Chief Justice of India Surya Kant has emphasized that artificial intelligence can significantly improve the efficiency of India’s judicial system, but its use must be carefully controlled. AI can help courts handle massive volumes of data, streamline legal research, and reduce procedural delays—key challenges in a system burdened with case backlogs. By automating routine tasks and identifying patterns in legal data, AI has the potential to make justice delivery faster, more accessible, and more consistent.

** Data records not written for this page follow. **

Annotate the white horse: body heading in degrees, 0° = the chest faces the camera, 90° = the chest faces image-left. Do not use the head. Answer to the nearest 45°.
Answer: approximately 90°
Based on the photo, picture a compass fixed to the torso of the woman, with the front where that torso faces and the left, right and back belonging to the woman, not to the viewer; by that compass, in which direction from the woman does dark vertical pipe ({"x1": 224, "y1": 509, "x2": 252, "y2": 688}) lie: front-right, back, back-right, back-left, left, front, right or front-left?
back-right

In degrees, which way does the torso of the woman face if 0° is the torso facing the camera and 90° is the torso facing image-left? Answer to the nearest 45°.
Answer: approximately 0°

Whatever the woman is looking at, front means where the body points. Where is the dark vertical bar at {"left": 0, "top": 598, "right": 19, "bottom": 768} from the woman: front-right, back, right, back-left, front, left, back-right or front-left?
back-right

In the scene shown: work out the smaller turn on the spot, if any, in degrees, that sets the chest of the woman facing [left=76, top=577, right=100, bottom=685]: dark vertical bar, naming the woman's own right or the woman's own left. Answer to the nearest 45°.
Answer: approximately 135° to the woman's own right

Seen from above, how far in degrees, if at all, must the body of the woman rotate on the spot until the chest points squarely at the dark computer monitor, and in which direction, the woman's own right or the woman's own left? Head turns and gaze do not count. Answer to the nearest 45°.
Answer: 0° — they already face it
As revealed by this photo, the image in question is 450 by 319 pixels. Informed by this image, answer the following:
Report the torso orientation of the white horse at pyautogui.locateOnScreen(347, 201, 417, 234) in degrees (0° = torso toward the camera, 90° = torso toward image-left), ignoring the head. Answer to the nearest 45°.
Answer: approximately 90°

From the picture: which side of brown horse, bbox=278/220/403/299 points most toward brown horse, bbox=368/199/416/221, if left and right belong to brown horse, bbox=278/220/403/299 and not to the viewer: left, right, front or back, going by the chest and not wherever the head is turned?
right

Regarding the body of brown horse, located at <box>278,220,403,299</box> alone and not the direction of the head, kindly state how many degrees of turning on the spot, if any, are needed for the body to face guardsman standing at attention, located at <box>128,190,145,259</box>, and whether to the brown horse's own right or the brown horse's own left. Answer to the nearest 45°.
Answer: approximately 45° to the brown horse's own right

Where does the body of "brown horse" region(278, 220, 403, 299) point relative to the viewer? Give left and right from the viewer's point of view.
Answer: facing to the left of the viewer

However, the CJI strongly cautioned that AI must remain a supporting tool, not a decision-maker. He stressed that core judicial functions—especially delivering judgments—must always stay in human hands. According to him, allowing AI to dominate decision-making could undermine transparency, accountability, and the ethical foundations of justice. Judges must rely on their reasoning, experience, and constitutional values rather than automated outputs.
A key concern highlighted is the risk of over-reliance on AI, which could subtly influence judicial thinking or introduce errors. AI systems lack essential human qualities such as empathy, moral judgment, and contextual understanding. As noted by the CJI, justice is not merely a data-driven process—it involves interpreting human suffering, intent, and fairness, which machines cannot fully grasp.
Ultimately, the message is one of balance. The judiciary should embrace AI to enhance efficiency and modernize processes, but with strong safeguards and constant human oversight. As Surya Kant highlighted, the goal is a tech-enabled but human-led justice system, where innovation strengthens the institution without compromising its core values.